At the close: FTSE pushed higher by banks and miners, as Tesco and Premier Foods fall
Banks and miners moved the FTSE 100 higher today as data from China reassured investors over growth in the world’s second largest economy, adding more than 100 points to the index’s rise.
The FTSE 100 ended the day at its highest for four months at 6,362.89 points, up 120.50 points, or 1.9 per cent.
Tesco shed 7.8 per cent as investors fretted over the supermarket’s near-term outlook and the on-going industry price war that’s putting pressure on profits.
Read more: Tesco’s share price has recovered this year
Rival supermarket chain Sainsbury’s was flat, while Morrisons was dragged down two per cent.
Shares rallied from the open on the latest sign that the process of rebalancing China’s economy is on course.
Exports from China jumped by 11.5 per cent in March in dollar terms – the first monthly increase since last summer and well above economists’ expectations.

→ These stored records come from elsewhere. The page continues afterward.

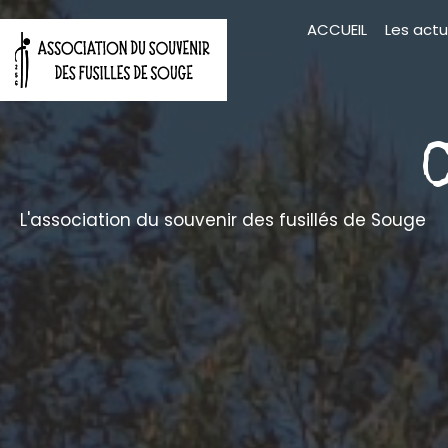
Aller
ACCUEIL
Les actu
au
contenu
L'association du souvenir des fusillés de Souge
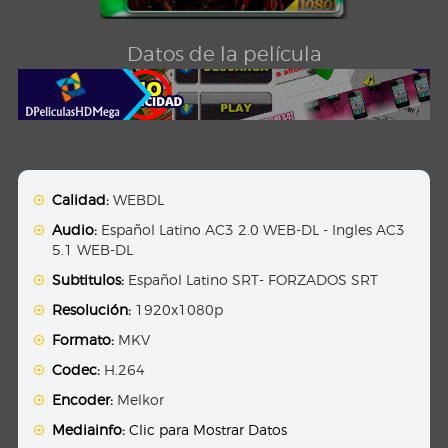
Datos de la película
Calidad:
WEBDL
Audio:
Español Latino AC3 2.0 WEB-DL - Ingles AC3
5.1 WEB-DL
Subtitulos:
Español Latino SRT- FORZADOS SRT
Resolución:
1920x1080p
Formato:
MKV
Codec:
H.264
Encoder:
Melkor
Mediainfo:
Clic para Mostrar Datos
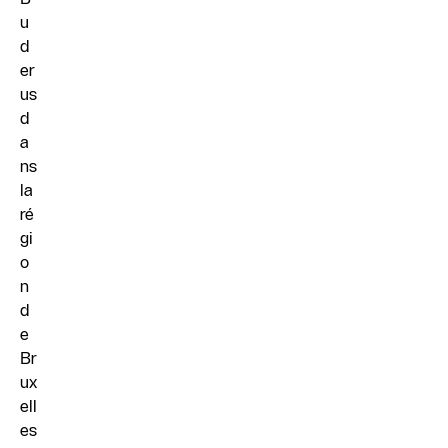
u
d
er
us
d
a
ns
la
ré
gi
o
n
d
e
Br
ux
ell
es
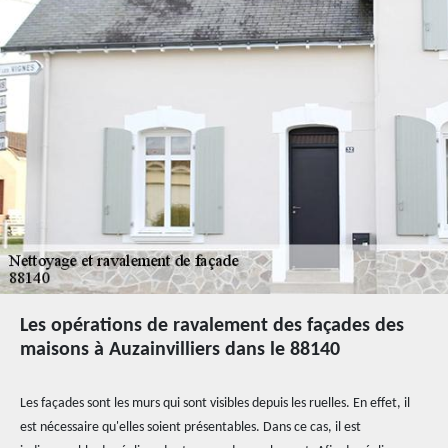
Les opérations de ravalement des façades des
maisons à Auzainvilliers dans le 88140
Les façades sont les murs qui sont visibles depuis les ruelles. En effet, il
est nécessaire qu'elles soient présentables. Dans ce cas, il est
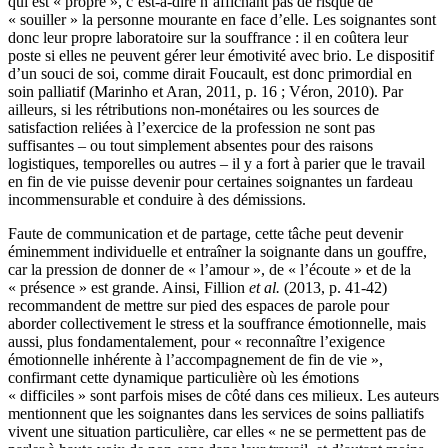
qui est « propre », c’est-à-dire n’affichant pas de risque de
« souiller » la personne mourante en face d’elle. Les soignantes sont
donc leur propre laboratoire sur la souffrance : il en coûtera leur
poste si elles ne peuvent gérer leur émotivité avec brio. Le dispositif
d’un souci de soi, comme dirait Foucault, est donc primordial en
soin palliatif (Marinho et Aran, 2011, p. 16 ; Véron, 2010). Par
ailleurs, si les rétributions non-monétaires ou les sources de
satisfaction reliées à l’exercice de la profession ne sont pas
suffisantes – ou tout simplement absentes pour des raisons
logistiques, temporelles ou autres – il y a fort à parier que le travail
en fin de vie puisse devenir pour certaines soignantes un fardeau
incommensurable et conduire à des démissions.
Faute de communication et de partage, cette tâche peut devenir
éminemment individuelle et entraîner la soignante dans un gouffre,
car la pression de donner de « l’amour », de « l’écoute » et de la
« présence » est grande. Ainsi, Fillion
et al.
(2013, p. 41-42)
recommandent de mettre sur pied des espaces de parole pour
aborder collectivement le stress et la souffrance émotionnelle, mais
aussi, plus fondamentalement, pour « reconnaître l’exigence
émotionnelle inhérente à l’accompagnement de fin de vie »,
confirmant cette dynamique particulière où les émotions
« difficiles » sont parfois mises de côté dans ces milieux. Les auteurs
mentionnent que les soignantes dans les services de soins palliatifs
vivent une situation particulière, car elles « ne se permettent pas de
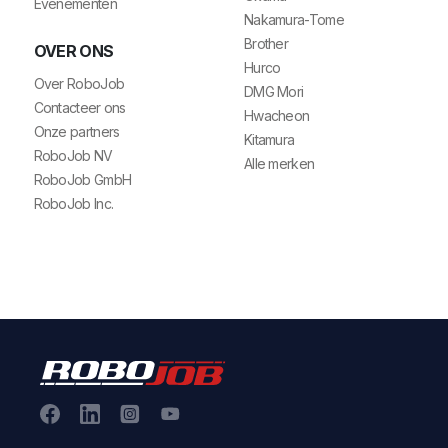
Evenementen
Nakamura-Tome
Brother
OVER ONS
Hurco
Over RoboJob
DMG Mori
Contacteer ons
Hwacheon
Onze partners
Kitamura
RoboJob NV
Alle merken
RoboJob GmbH
RoboJob Inc.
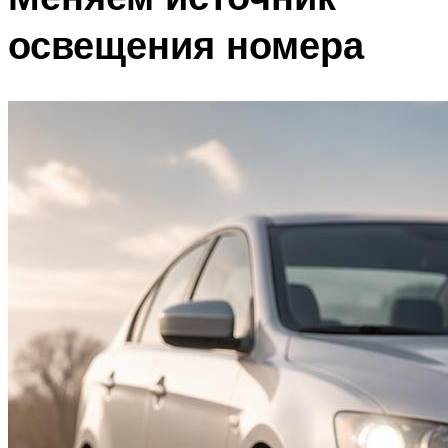
освещения номера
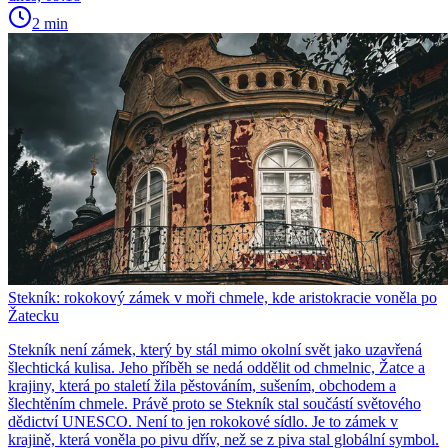
2 min
Stekník: rokokový zámek v moři chmele, kde aristokracie voněla po
Žatecku
Stekník není zámek, který by stál mimo okolní svět jako uzavřená
šlechtická kulisa. Jeho příběh se nedá oddělit od chmelnic, Žatce a
krajiny, která po staletí žila pěstováním, sušením, obchodem a
šlechtěním chmele. Právě proto se Stekník stal součástí světového
dědictví UNESCO. Není to jen rokokové sídlo. Je to zámek v
krajině, která voněla po pivu dřív, než se z piva stal globální symbol.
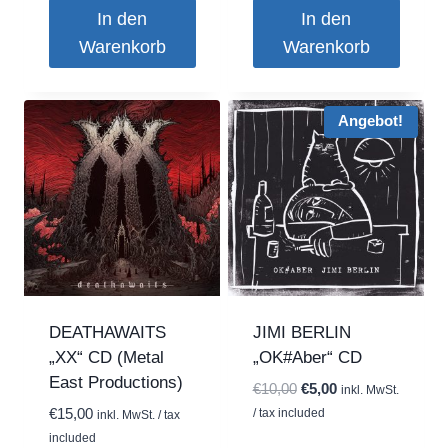
In den
In den
Warenkorb
Warenkorb
Angebot!
DEATHAWAITS
JIMI BERLIN
„XX“ CD (Metal
„OK#Aber“ CD
East Productions)
Ursprünglicher
Aktueller
€
10,00
€
5,00
inkl. MwSt.
Preis
Preis
€
15,00
/ tax included
inkl. MwSt. / tax
war:
ist:
included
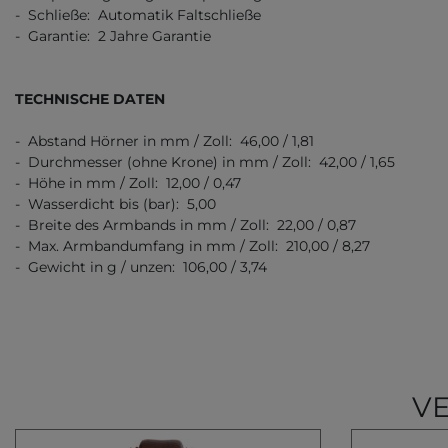
- Schließe: Automatik Faltschließe
- Garantie: 2 Jahre Garantie
TECHNISCHE DATEN
- Abstand Hörner in mm / Zoll: 46,00 / 1,81
- Durchmesser (ohne Krone) in mm / Zoll: 42,00 / 1,65
- Höhe in mm / Zoll: 12,00 / 0,47
- Wasserdicht bis (bar): 5,00
- Breite des Armbands in mm / Zoll: 22,00 / 0,87
- Max. Armbandumfang in mm / Zoll: 210,00 / 8,27
- Gewicht in g / unzen: 106,00 / 3,74
V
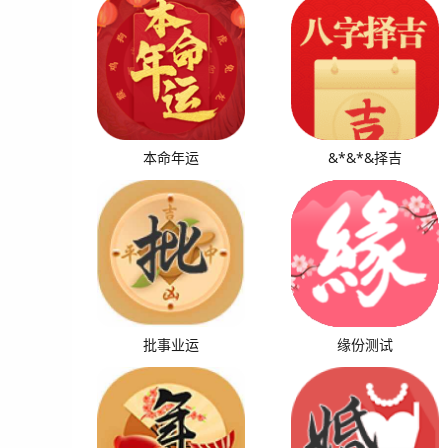
本命年运
&*&*&择吉
批事业运
缘份测试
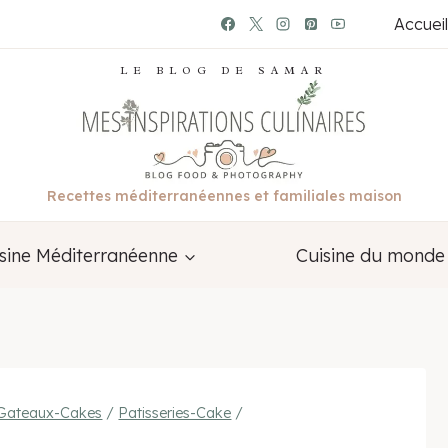
Accueil
LE BLOG DE SAMAR
Recettes méditerranéennes et familiales maison
sine Méditerranéenne
Cuisine du monde
-Gateaux-Cakes
/
Patisseries-Cake
/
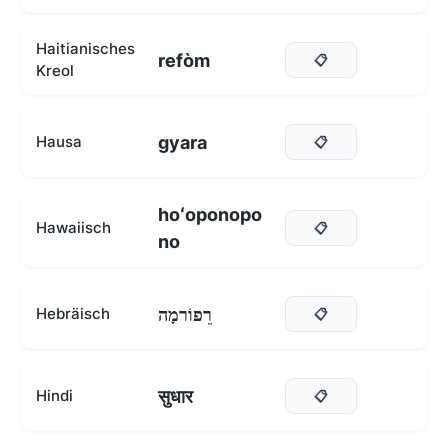
Haitianisches
refòm
📋
Kreol
gyara
Hausa
📋
hoʻoponopo
Hawaiisch
📋
no
רֵפוֹרמָה
Hebräisch
📋
सुधार
Hindi
📋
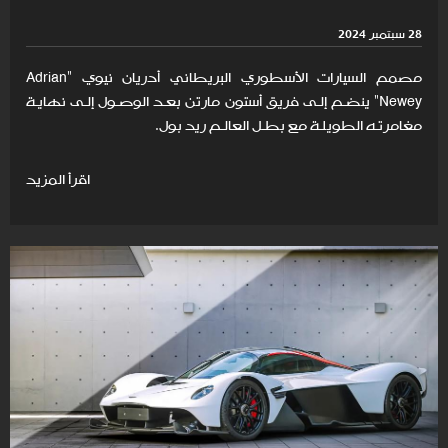
28 سبتمبر 2024
مصمم السيارات الأسطوري البريطاني أدريان نيوي "Adrian
Newey" ينضـم إلـى فريق أستون مارتن بعـد الوصـول إلـى نهايـة
مغامرتـه الطويلـة مع بطـل العالـم ريد بول.
اقرأ المزيد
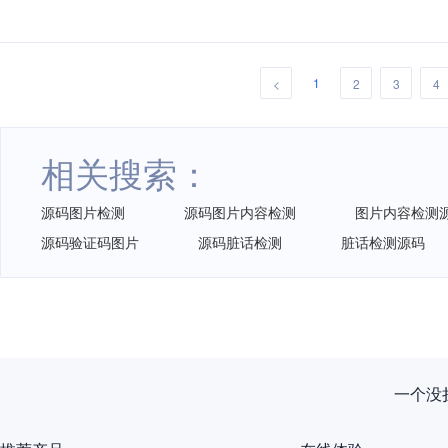
1
<
2
3
4
相关搜索：
源码图片检测
源码图片内容检测
图片内容检测
源码验证码图片
源码脏话检测
脏话检测源码
一个没拦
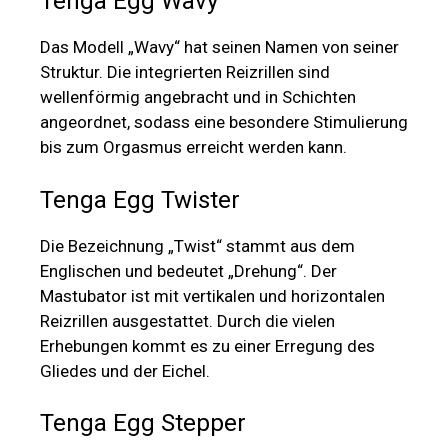
Tenga Egg Wavy
Das Modell „Wavy“ hat seinen Namen von seiner
Struktur. Die integrierten Reizrillen sind
wellenförmig angebracht und in Schichten
angeordnet, sodass eine besondere Stimulierung
bis zum Orgasmus erreicht werden kann.
Tenga Egg Twister
Die Bezeichnung „Twist“ stammt aus dem
Englischen und bedeutet „Drehung“. Der
Mastubator ist mit vertikalen und horizontalen
Reizrillen ausgestattet. Durch die vielen
Erhebungen kommt es zu einer Erregung des
Gliedes und der Eichel.
Tenga Egg Stepper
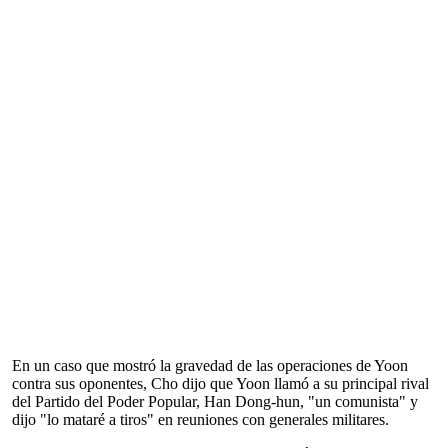
En un caso que mostró la gravedad de las operaciones de Yoon
contra sus oponentes, Cho dijo que Yoon llamó a su principal rival
del Partido del Poder Popular, Han Dong-hun, "un comunista" y
dijo "lo mataré a tiros" en reuniones con generales militares.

The data put a floor under commodities, with the mining sector up 6.9 per cent. Oil also managed to hold onto its recent gains with Brent crude trading at $44.32 per barrel at the close.
Anglo American lead the miners, rising by 11 per cent, shortly trailed by BHP Billiton’s 9.1 per cent rise.
Rio Tinto, Glencore, and Antofagasta rose by 7.6 per cent, 6.7 per cent, and 5.1 per cent respectively.
Emerging market focused banks lead financials higher. Standard Chartered added 10.6 per cent and HSBC climbed by 6.6 per cent.
Other banks did well following better than expected results from US bank JP Morgan. Overall profits came in at $1.35 a per share, on revenue of $24.1bn (£16.92bn). Analysts were expecting earnings per share of $1.24 on revenue of $23.80bn, according to a Bloomberg poll.
Barclays rose by 7.1 per cent, while Royal Bank of Scotland increased 5.9 per cent.
Amid small caps Premier Foods slumped 26.8 per cent after potential US buyer McCormick walked away from the a takeover proposal.
Read more: Top shareholder slams Premier Food over failed bid talks
The loss far from wipes out the gains Premier made since March 23, when it rejected McCormick’s initial bid. It’s still up 36 per cent since then.
FTSE 250 constituent Tullow Oil rose 11.4 per cent as investors cross their fingers the world’s oil producers will be able to do a deal to freeze output levels on Sunday.